What was it like in the winter? (The shacks had only layers of newspapers as insulation and were heated by a wood stove, with windows covered by cardboard against the cold.) Who owned the rented land, and how much profit did the farm families make at harvest time for their labors? (White businessmen from the town of Camden across the river. In bad years the black farmers made no money at all, in good ones, a few hundred dollars.) We didn’t interview families in Gee’s Bend because their conditions were not representative, though they too lived lean lives and lacked indoor plumbing.

Many of the adults we interviewed are seared in my brain: Mrs. Green, for example, who said with a wry grin, “Why did I go and have 17 head of chi’ren when they was goin’ to go an’ invent a mechanical cotton picker?” Mr. Lee, one of whose sons had been blinded by a white farmer’s pesticide spray, talked with little bitterness of his hope that he could move north with his family and build a better life. And Allie Burns, sitting in front of her isolated shack surrounded by her children, sang into our tape recorder: “I’m down here, Lord, down here by myself. And I can’t do nothin’ till you come.”

As for the quilts, we found a musty pile in a shed near our cabin. These were patched together from remnants of old clothes probably faded by the time they were made into bedcovers, and it appeared that little thought had gone into their design.
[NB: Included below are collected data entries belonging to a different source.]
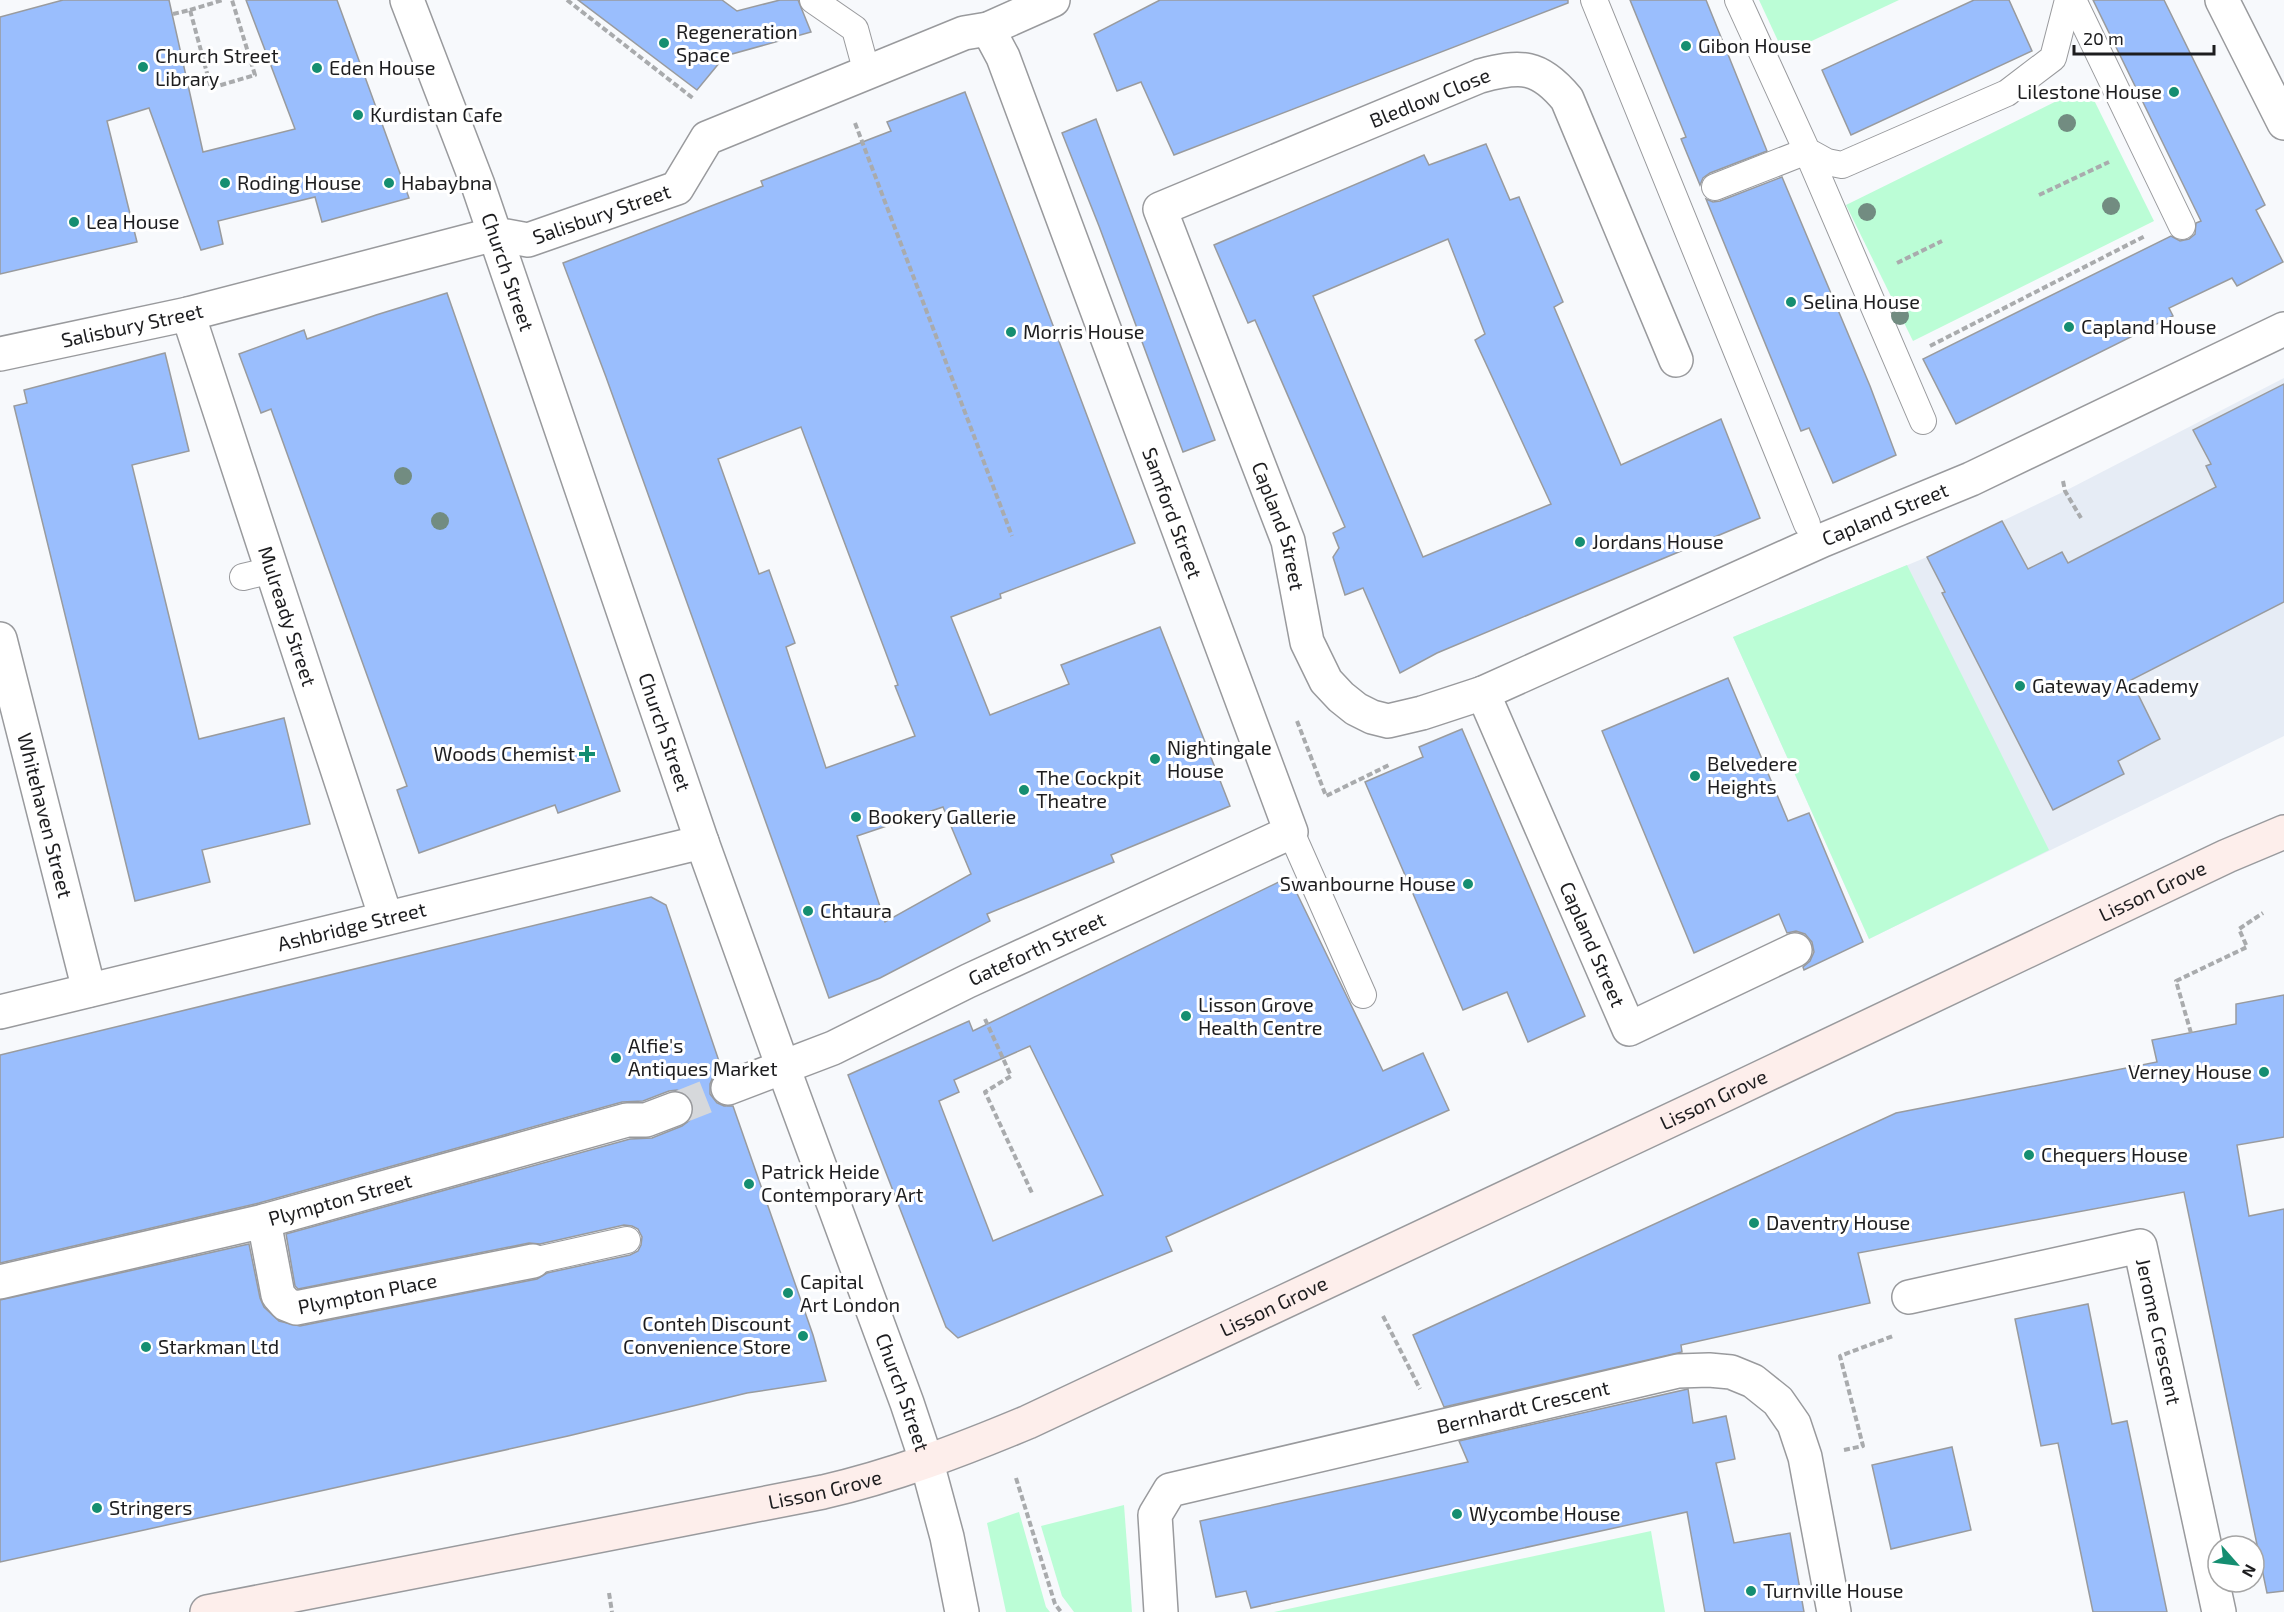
<svg xmlns="http://www.w3.org/2000/svg" width="2284" height="1612" viewBox="0 0 2284 1612" font-family="'Exo 2',sans-serif">
  <style>
    .built { fill: #e6ecf5 }
    .green { fill: #bbfdd6 }
    .building { fill: #9abefd; stroke: #999b9e; stroke-width: 1.5; fill-rule: evenodd }
    .lines { fill: none; stroke-linecap: round; stroke-linejoin: round }
    .street-tunnel { stroke: #d6d8db; stroke-width: 33; stroke-dasharray: 33 16; stroke-linecap: butt }
    .lane-casing { stroke: #999a9d; stroke-width: 28 }
    .street-casing { stroke: #999a9d; stroke-width: 36 }
    .secondary-casing { stroke: #999a9d; stroke-width: 36 }
    .path { stroke: #a9abad; stroke-width: 4; stroke-dasharray: 6 3; stroke-linecap: butt }
    .lane { stroke: #fff; stroke-width: 26 }
    .street { stroke: #fff; stroke-width: 33 }
    .secondary { stroke: #fdeeeb; stroke-width: 33 }
    .tree { fill: #728c81 }
    .poi-dot { fill: #158e71; stroke: #fff; stroke-width: 2 }
    .labels { text-anchor: middle; stroke-width: 6; stroke-linejoin: round; paint-order: stroke }
    .poi-label { font-size: 20px; fill: #1d1d1f; stroke: #fff; text-anchor: start }
    .street-label { font-size: 20px; fill: #1d1d1f; stroke: #fff }
  </style>
  <rect width="100%" height="100%" fill="#f7f9fc"/>
  <!-- built -->
  <polygon class="built" points="2284,378 2284,736 1869,939 1733,637 1927,557 2065,491"/>
  <!-- green -->
  <g class="green">
    <polygon points="1759,0 1899,0 1784,54"/>
    <polygon points="2087,86 2154,221 1913,341 1846,205"/>
    <polygon points="1907,565 2049,850 1869,939 1733,637"/>
    <polygon points="1124,1505 1132,1612 1074,1612 1062,1596 1041,1526"/>
    <polygon points="1019,1512 1046,1607 1050,1612 1006,1612 987,1523"/>
    <polygon points="1651,1531 1665,1612 1274,1612"/>
  </g>
  <!-- building -->
  <g class="building">
    <polygon points="63,0 169,0 203,152 295,129 246,0 337,0 409,198 322,222 315,197 218,221 223,244 201,250 149,108 107,121 137,242 0,274 0,17"/>
    <polygon points="578,0 722,0 737,11 780,0 798,0 811,32 725,56 697,90"/>
    <polygon points="1160,0 1568,0 1568,3 1174,155 1141,82 1117,91 1094,34"/>
    <polygon points="1630,0 1706,0 1767,151 1710,173 1703,178 1700,185 1681,139 1686,137"/>
    <polygon points="1974,0 2009,0 2032,51 1851,135 1822,70"/>
    <polygon points="2093,0 2164,0 2265,205 2256,210 2283,262 2237,286 2232,278 2169,308 2173,316 1956,424 1923,359 2171,236 2180,241 2189,239 2195,234 2196,223 2201,221"/>
    <path d="M965 92 1135 543 1000 594 1001 598 951 617 990 715 1069 684 1061 665 1160 627 1230 806 1111 855 1114 862 987 914 990 921 880 978 829 998 606 377 563 263 763 186 761 181 891 131 887 122ZM801 427 898 685 895 686 915 736 826 768 786 647 795 643 769 570 759 574 718 459ZM943 807 971 874 885 922 857 836Z"/>
    <polygon points="1096,119 1215,440 1183,452 1099,226 1062,133"/>
    <path d="M1486 144 1510 200 1519 197 1563 302 1554 307 1621 465 1721 419 1760 518 1437 653 1400 673 1363 588 1345 595 1333 557 1339 548 1333 533 1345 527 1255 320 1248 323 1214 245 1424 155 1429 165ZM1448 239 1485 334 1475 340 1551 504 1423 557 1313 296Z"/>
    <polygon points="1782,177 1870,386 1896,455 1833,483 1809,428 1801,431 1706,199 1713,202 1720,201"/>
    <polygon points="447,293 620,791 558,813 555,805 419,853 397,790 407,786 271,409 261,413 239,354 304,330 307,339 376,315"/>
    <polygon points="165,353 189,451 132,465 199,739 284,718 310,824 202,850 210,882 135,901 14,406 27,403 24,390"/>
    <polygon points="2284,384 2284,602 2131,680 2160,739 2118,761 2124,774 2053,810 1942,593 1945,592 1927,557 2002,521 2028,569 2062,552 2068,563 2216,487 2206,466 2211,464 2193,430"/>
    <polygon points="1728,678 1788,821 1809,813 1863,942 1804,970 1803,967 1810,961 1814,952 1812,942 1805,934 1796,931 1787,933 1779,914 1694,953 1602,731"/>
    <polygon points="1462,729 1585,1016 1528,1042 1507,992 1463,1010 1365,782 1423,757 1419,747"/>
    <path d="M1289 877 1383 1071 1423 1053 1449 1110 1166 1237 1172 1251 958 1338 946 1327 848 1075 969 1021 973 1031ZM1030 1046 1103 1195 993 1241 939 1101 959 1092 954 1080Z"/>
    <polygon points="651,897 666,905 722,1070 713,1077 710,1084 710,1094 717,1103 724,1106 733,1106 813,1335 826,1381 747,1393 568,1436 0,1562 0,1300 249,1244 260,1298 264,1307 279,1321 300,1326 537,1279 547,1273 630,1255 638,1251 641,1245 642,1237 638,1229 632,1226 624,1225 540,1244 529,1243 298,1289 295,1286 286,1234 630,1139 652,1138 682,1126 690,1120 694,1111 692,1102 686,1094 677,1090 669,1091 643,1101 622,1102 259,1203 0,1263 0,1055"/>
    <polygon points="2284,995 2284,1137 2237,1145 2249,1216 2284,1209 2284,1591 2267,1593 2184,1192 1858,1253 1870,1303 1681,1345 1682,1352 1444,1407 1413,1335 1896,1113 2157,1062 2152,1040 2236,1024 2236,1004"/>
    <polygon points="2088,1304 2112,1424 2127,1421 2167,1612 2093,1612 2058,1443 2041,1446 2015,1319"/>
    <polygon points="1688,1389 1693,1423 1726,1416 1735,1459 1716,1463 1734,1543 1790,1533 1804,1612 1705,1612 1687,1512 1251,1608 1246,1591 1216,1597 1200,1521 1468,1462 1459,1441"/>
    <polygon points="1952,1447 1971,1530 1891,1549 1872,1465"/>
  </g>
  <g class="lines">
    <!-- street-tunnel -->
    <polyline class="street-tunnel" points="675,1109 728,1088"/>
    <defs>
      <g id="lane">
        <polyline points="813,0 855,29 867,73"/>
        <polyline points="1594,0 1807,524"/>
        <polyline points="1738,0 1807,151 1827,162 1842,165 2007,93 2053,58 2068,0"/>
        <polyline points="2073,0 2182,226"/>
        <polyline points="1715,187 1807,151 1923,421"/>
        <polyline points="243,577 273,570"/>
        <polyline points="1291,832 1363,995"/>
        <polyline points="533,1261 627,1240"/>
      </g>
      <g id="street">
        <path id="s1" d="M407 0 478 185 702 842 783 1067 907 1403 927 1463 947 1537 962 1612"/>
        <polyline points="2222,0 2284,123"/>
        <path id="s2" d="M188 314 386 918"/>
        <path id="s3" d="M0 354 188 314 495 234 528 240 677 188 707 138 964 33 988 29 1053 0"/>
        <path id="s4" d="M1676 360 1567 99C1539 65 1521 65 1480 76L1160 209 1288 541 1307 642 1326 681 1341 697 1356 709 1372 717 1388 721 1422 713 1483 693 1629 1029 1795 950"/>
        <path id="s5" d="M0 639 89 990"/>
        <path id="s6" d="M1483 693 1823 540 1971 479 2284 329"/>
        <path id="s7" d="M0 1012 702 842"/>
        <path id="s8" d="M728 1088 833 1048 968 981 1291 832 1003 57 988 29"/>
        <path id="s9" d="M264 1221 278 1295 286 1304 296 1308 533 1261"/>
        <path id="s10" d="M0 1282 264 1221 627 1120H646L675 1109"/>
        <path id="s11" d="M1909 1297 2140 1246 2219 1612"/>
        <path id="s12" d="M1161 1612 1155 1515 1170 1490 1678 1371 1709 1370 1731 1372 1753 1381 1778 1401 1794 1424 1805 1457 1834 1612"/>
      </g>
      <g id="secondary">
        <path id="s13" d="M207 1612 823 1492C893 1476 961 1450 1028 1422L1726 1094 2227 856 2284 832"/>
      </g>
    </defs>
    <!-- lane casing -->
    <use href="#lane" class="lane-casing"/>
    <!-- street casing -->
    <use href="#street" class="street-casing"/>
    <!-- secondary casing -->
    <use href="#secondary" class="secondary-casing"/>
    <!-- path -->
    <g class="path">
      <polyline points="567,0 694,99"/>
      <polyline points="190,10 223,0"/>
      <polyline points="173,14 190,10 211,88 255,75 232,0"/>
      <polyline points="855,123 1012,536"/>
      <polyline points="2039,195 2109,162"/>
      <polyline points="1897,263 1942,241"/>
      <polyline points="1930,346 2145,236"/>
      <polyline points="2063,481 2065,491 2081,518"/>
      <polyline points="1297,721 1326,796 1391,764"/>
      <polyline points="985,1019 1011,1076 985,1092 1032,1193"/>
      <polyline points="2191,1033 2176,981 2247,947 2239,929 2263,913"/>
      <polyline points="1383,1316 1420,1389"/>
      <polyline points="1844,1450 1863,1446 1840,1356 1893,1336"/>
      <polyline points="1016,1478 1055,1604 1061,1612"/>
      <polyline points="609,1593 612,1612"/>
    </g>
    <!-- lane -->
    <use href="#lane" class="lane"/>
    <!-- street -->
    <use href="#street" class="street"/>
    <!-- secondary -->
    <use href="#secondary" class="secondary"/>
  </g>
  <!-- trees -->
  <g class="tree">
    <circle cx="2067" cy="123" r="9"/>
    <circle cx="2111" cy="206" r="9"/>
    <circle cx="1867" cy="212" r="9"/>
    <circle cx="1900" cy="316" r="9"/>
    <circle cx="403" cy="476" r="9"/>
    <circle cx="440" cy="521" r="9"/>
  </g>
  <!-- markers -->
  <g class="poi-dot">
    <circle cx="664" cy="43" r="6"/>
    <circle cx="1686" cy="46" r="6"/>
    <circle cx="143" cy="67" r="6"/>
    <circle cx="317" cy="68" r="6"/>
    <circle cx="2174" cy="92" r="6"/>
    <circle cx="358" cy="115" r="6"/>
    <circle cx="225" cy="183" r="6"/>
    <circle cx="389" cy="183" r="6"/>
    <circle cx="74" cy="222" r="6"/>
    <circle cx="1791" cy="302" r="6"/>
    <circle cx="2069" cy="327" r="6"/>
    <circle cx="1011" cy="332" r="6"/>
    <circle cx="1580" cy="542" r="6"/>
    <circle cx="2020" cy="686" r="6"/>
    <path d="M584 745h6v6h6v6h-6v6h-6v-6h-6v-6h6z"/>
    <circle cx="1155" cy="759" r="6"/>
    <circle cx="1695" cy="776" r="6"/>
    <circle cx="1024" cy="790" r="6"/>
    <circle cx="856" cy="817" r="6"/>
    <circle cx="1468" cy="884" r="6"/>
    <circle cx="808" cy="911" r="6"/>
    <circle cx="1186" cy="1016" r="6"/>
    <circle cx="616" cy="1058" r="6"/>
    <circle cx="2264" cy="1072" r="6"/>
    <circle cx="2029" cy="1155" r="6"/>
    <circle cx="749" cy="1184" r="6"/>
    <circle cx="1754" cy="1223" r="6"/>
    <circle cx="788" cy="1293" r="6"/>
    <circle cx="803" cy="1336" r="6"/>
    <circle cx="146" cy="1347" r="6"/>
    <circle cx="97" cy="1508" r="6"/>
    <circle cx="1457" cy="1514" r="6"/>
    <circle cx="1751" cy="1591" r="6"/>
  </g>
  <g class="labels">
    <!-- poi labels -->
    <g class="poi-label">
      <text x="676" y="39">Regeneration<tspan x="676" dy="23">Space</tspan></text>
      <text x="1698" y="53">Gibon House</text>
      <text x="155" y="63">Church Street<tspan x="155" dy="23">Library</tspan></text>
      <text x="329" y="75">Eden House</text>
      <text x="2162" y="99" text-anchor="end">Lilestone House</text>
      <text x="370" y="122">Kurdistan Cafe</text>
      <text x="237" y="190">Roding House</text>
      <text x="401" y="190">Habaybna</text>
      <text x="86" y="229">Lea House</text>
      <text x="1803" y="309">Selina House</text>
      <text x="2081" y="334">Capland House</text>
      <text x="1023" y="339">Morris House</text>
      <text x="1592" y="549">Jordans House</text>
      <text x="2032" y="693">Gateway Academy</text>
      <text x="1167" y="755">Nightingale<tspan x="1167" dy="23">House</tspan></text>
      <text x="575" y="761" text-anchor="end">Woods Chemist</text>
      <text x="1707" y="771">Belvedere<tspan x="1707" dy="23">Heights</tspan></text>
      <text x="1036" y="785">The Cockpit<tspan x="1036" dy="23">Theatre</tspan></text>
      <text x="868" y="824">Bookery Gallerie</text>
      <text x="1456" y="891" text-anchor="end">Swanbourne House</text>
      <text x="820" y="918">Chtaura</text>
      <text x="1198" y="1012">Lisson Grove<tspan x="1198" dy="23">Health Centre</tspan></text>
      <text x="628" y="1053">Alfie's<tspan x="628" dy="23">Antiques Market</tspan></text>
      <text x="2252" y="1079" text-anchor="end">Verney House</text>
      <text x="2041" y="1162">Chequers House</text>
      <text x="761" y="1179">Patrick Heide<tspan x="761" dy="23">Contemporary Art</tspan></text>
      <text x="1766" y="1230">Daventry House</text>
      <text x="800" y="1289">Capital<tspan x="800" dy="23">Art London</tspan></text>
      <text x="791" y="1331" text-anchor="end">Conteh Discount<tspan x="791" dy="23">Convenience Store</tspan></text>
      <text x="158" y="1354">Starkman Ltd</text>
      <text x="109" y="1515">Stringers</text>
      <text x="1469" y="1521">Wycombe House</text>
      <text x="1763" y="1598">Turnville House</text>
    </g>
    <!-- street labels -->
    <g class="street-label">
      <text transform="translate(1430 98) rotate(-22)" y="7">Bledlow Close</text>
      <text dy="7" stroke="none"><textPath href="#s3" startOffset="621">Salisbury Street</textPath></text>
      <text dy="7" stroke="none"><textPath href="#s1" startOffset="290">Church Street</textPath></text>
      <text dy="7" stroke="none"><textPath href="#s3" startOffset="135">Salisbury Street</textPath></text>
      <text transform="translate(1172 513) rotate(70)" y="7">Samford Street</text>
      <text dy="7" stroke="none"><textPath href="#s6" startOffset="440">Capland Street</textPath></text>
      <text dy="7" stroke="none"><textPath href="#s4" startOffset="1066">Capland Street</textPath></text>
      <text dy="7" stroke="none"><textPath href="#s2" startOffset="318">Mulready Street</textPath></text>
      <text dy="7" stroke="none"><textPath href="#s1" startOffset="776">Church Street</textPath></text>
      <text dy="7" stroke="none"><textPath href="#s5" startOffset="182">Whitehaven Street</textPath></text>
      <text dy="7" stroke="none"><textPath href="#s13" startOffset="2088">Lisson Grove</textPath></text>
      <text dy="7" stroke="none"><textPath href="#s7" startOffset="362">Ashbridge Street</textPath></text>
      <text dy="7" stroke="none"><textPath href="#s4" startOffset="1678">Capland Street</textPath></text>
      <text dy="7" stroke="none"><textPath href="#s8" startOffset="339">Gateforth Street</textPath></text>
      <text dy="7" stroke="none"><textPath href="#s13" startOffset="1602">Lisson Grove</textPath></text>
      <text dy="7" stroke="none"><textPath href="#s10" startOffset="350">Plympton Street</textPath></text>
      <text dy="7" stroke="none"><textPath href="#s9" startOffset="171">Plympton Place</textPath></text>
      <text dy="7" stroke="none"><textPath href="#s13" startOffset="1116">Lisson Grove</textPath></text>
      <text dy="7" stroke="none"><textPath href="#s11" startOffset="324">Jerome Crescent</textPath></text>
      <text dy="7" stroke="none"><textPath href="#s1" startOffset="1478">Church Street</textPath></text>
      <text dy="7" stroke="none"><textPath href="#s12" startOffset="489">Bernhardt Crescent</textPath></text>
      <text dy="7" stroke="none"><textPath href="#s13" startOffset="630">Lisson Grove</textPath></text>
    </g>
  </g>
  <!-- north arrow -->
  <g transform="translate(2236 1564) rotate(118)"><circle r="28" fill="#ffffff" stroke="#a5a5a5" stroke-width="1.5"/>
  <path d="M0-4.5L10 22L0 15L-10 22Z" fill="#158e71"/>
  <text y="-9" font-size="16" font-weight="bold" text-anchor="middle" fill="#1d1d1f">N</text>
  </g>
  <!-- scale -->
  <path d="M2074 45v9h140v-9" fill="none" stroke="#1d1d1f" stroke-width="3"/>
  <text x="2083" y="45" font-size="18" fill="#1d1d1f" stroke="#ffffff" stroke-width="4.5" paint-order="stroke">20 m</text>
</svg>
In contrast, the quilts that I saw being made and readied for sale at the workshop of the Freedom Quilting Bee were patterned, and while lovely, there was nothing modernist about them.

Not mentioned by recent curators is that just as so many had come to help, so did artists when they heard of the Quilting Bee. Among those who visited was Lee Krasner, the widow of Jackson Pollock and herself an important painter, who came to the Bend in 1967; she brought the quilts to the attention of the curator of 20th century art at the Metropolitan Museum of Art, who ordered several. In The Freedom Quilting Bee (1987), author Nancy Callahan says there was a quilting tradition in the Bend and nearby that used gaily colored materials and “bold, inventive op art designs,” but Callahan also discusses and shows photographs of quilts that are not particularly unusual and one or two that are.

The most gifted local quilters, working in the audacious manner that was evidently a minor tradition in the area, must have melded older bright, asymmetrical styles that had long been their own with modern design ideas. This marriage of disparate conventions, intrinsic to the making of original art, should be seen as an additional achievement of the Civil Rights Movement. Think about some of this if you buy Gee’s Bend stamps.

(Linda Hunt Beckman is a Mt. Airy resident, published author and adjunct English professor at Arcadia University.)